Further evidence for a peripheral component in the enhanced antinociceptive effect of systemic morphine in mononeuropathic rats: Involvement of κ-, but not δ-opioid receptors

The contribution of a peripheral action of morphine in the augmented antinociceptive effect of this substance was re-evaluated in a well established rat model of peripheral unilateral mononeuropathy (chronic constriction of the common sciatic nerve), using a relatively low dose of systemic morphine (1 mg/kg i.v.) and local low doses of specific antagonists of κ- (nor-binaltorphimine) or δ- (naltrindole) opioid receptors. Vocalization thresholds to paw pressure were used as a nociceptive test.
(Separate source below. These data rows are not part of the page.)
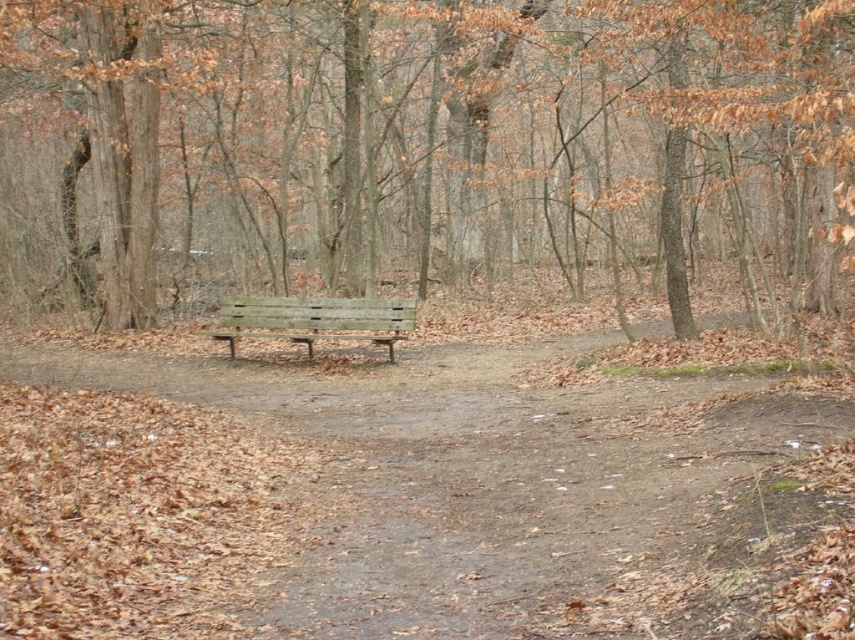
Question: Which object is farther from the camera taking this photo?

Choices:
 (A) brown dirt path at center
 (B) weathered wood bench at center
 (C) brown wood bench at center

Answer: (B)

Question: Can you confirm if brown dirt path at center is positioned above weathered wood bench at center?

Choices:
 (A) yes
 (B) no

Answer: (B)

Question: Which of these objects is positioned farthest from the brown dirt path at center?

Choices:
 (A) weathered wood bench at center
 (B) brown wood bench at center

Answer: (B)

Question: In this image, where is brown wood bench at center located relative to brown dirt path at center?

Choices:
 (A) below
 (B) above

Answer: (B)

Question: Can you confirm if brown wood bench at center is thinner than weathered wood bench at center?

Choices:
 (A) yes
 (B) no

Answer: (B)

Question: Which object is the farthest from the weathered wood bench at center?

Choices:
 (A) brown wood bench at center
 (B) brown dirt path at center

Answer: (A)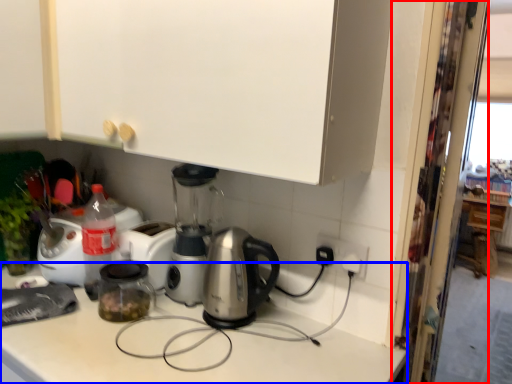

Escalating doses of nor-binaltorphimine (10–30 μg injected locally into the nerve injured paw) significantly and dose dependently reduced the effect of morphine on this paw but not on the contralateral paw, an effect which plateaued at 30 μg. By contrast, the local injection of naltrindole (30–40 μg into the nerve injured paw) had no effect on morphine analgesia. The doses of opioid receptor antagonists used, injected i.v., in the contralateral paw, or alone in the nerve injured paw had no significant effect. These results suggest that the peripheral effect of systemic morphine in this model of neuropathic pain could be mediated not only by μ- but also by κ-opioid receptors.